Many Labour MPs past and present have supported LCER and its activities. In the past, this included such high-profile figures as Mo Mowlam, Robin Cook, Paul Flynn, Clare Short, Tessa Jowell, Rhodri Morgan, Stephen Twigg, Oona King and Janet Anderson.

LCER has prominent supporters from both the left and the right wings of the Labour party. It is currently chaired by former MP Sandy Martin, with former MEP Julie Ward and councillor Duncan Enright as vice-chairs. Former CEO of the Electoral Reform Society Ken Ritchie is the group's treasurer, whilst trade unionist Billy Hayes and former MP Willie Bain are also on the executive committee.

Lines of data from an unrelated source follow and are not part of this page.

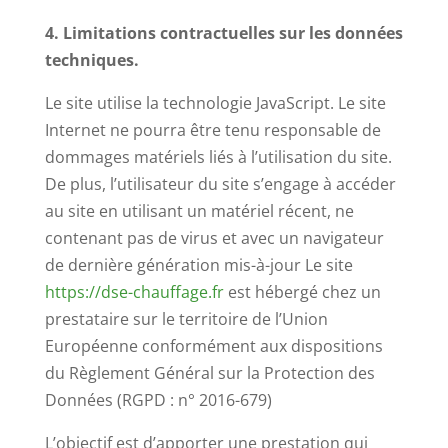
4. Limitations contractuelles sur les données
techniques.
Le site utilise la technologie JavaScript. Le site
Internet ne pourra être tenu responsable de
dommages matériels liés à l’utilisation du site.
De plus, l’utilisateur du site s’engage à accéder
au site en utilisant un matériel récent, ne
contenant pas de virus et avec un navigateur
de dernière génération mis-à-jour Le site
https://dse-chauffage.fr
est hébergé chez un
prestataire sur le territoire de l’Union
Européenne conformément aux dispositions
du Règlement Général sur la Protection des
Données (RGPD : n° 2016-679)
L’objectif est d’apporter une prestation qui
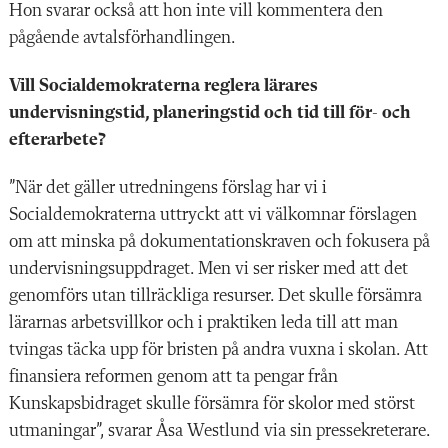
Hon svarar också att hon inte vill kommentera den
pågående avtalsförhandlingen.
Vill Socialdemokraterna reglera lärares
undervisningstid, planeringstid och tid till för- och
efterarbete?
”När det gäller utredningens förslag har vi i
Socialdemokraterna uttryckt att vi välkomnar förslagen
om att minska på dokumentationskraven och fokusera på
undervisningsuppdraget. Men vi ser risker med att det
genomförs utan tillräckliga resurser. Det skulle försämra
lärarnas arbetsvillkor och i praktiken leda till att man
tvingas täcka upp för bristen på andra vuxna i skolan. Att
finansiera reformen genom att ta pengar från
Kunskapsbidraget skulle försämra för skolor med störst
utmaningar”, svarar Åsa Westlund via sin pressekreterare.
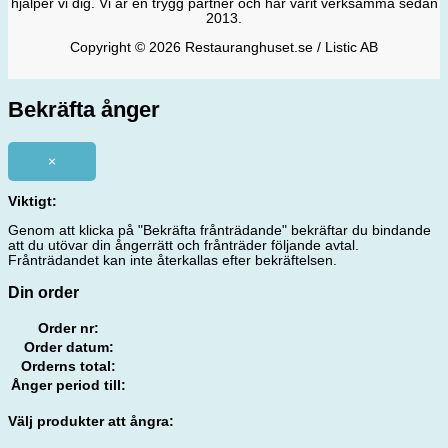
hjälper vi dig. Vi är en trygg partner och har varit verksamma sedan
2013.
Copyright © 2026 Restauranghuset.se / Listic AB
Bekräfta ånger
×
Viktigt:
Genom att klicka på "Bekräfta frånträdande" bekräftar du bindande
att du utövar din ångerrätt och frånträder följande avtal.
Frånträdandet kan inte återkallas efter bekräftelsen.
Din order
Order nr:
Order datum:
Orderns total:
Ånger period till:
Välj produkter att ångra:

In 2017, Cat Smith co-wrote the foreword to a report jointly written by LCER with Make Votes Matter. Other current supporters include MPs David Lammy, Jonathan Reynolds, Tulip Siddiq, Stephen Kinnock, Alan Whitehead and John McDonnell. Outside the Commons, support comes from Baroness Lister of the House of Lords, and the elected mayor of Greater Manchester, Andy Burnham.

==Position==
LCER does not advocate the introduction of a specific system of proportional representation, believing that the selection of a new voting system should be the work of a Royal commission. Rather, it campaigns for the Labour Party:

- To reject first-past-the-post voting for elections at all levels of government
- To ensure that the Constitutional Convention already promised in Labour's manifesto, includes in its remit a consideration of voting systems
- To include in its election manifesto a commitment to establishing a broadly proportional voting system at all levels of government

LCER bases its support for proportional representation on the belief that PR systems are more democratic than FPTP, but also on evidence that PR voting systems are associated with societies with higher levels of social and economic equality; with higher levels of public spending and redistribution; and with a lower propensity to engage in violent conflict.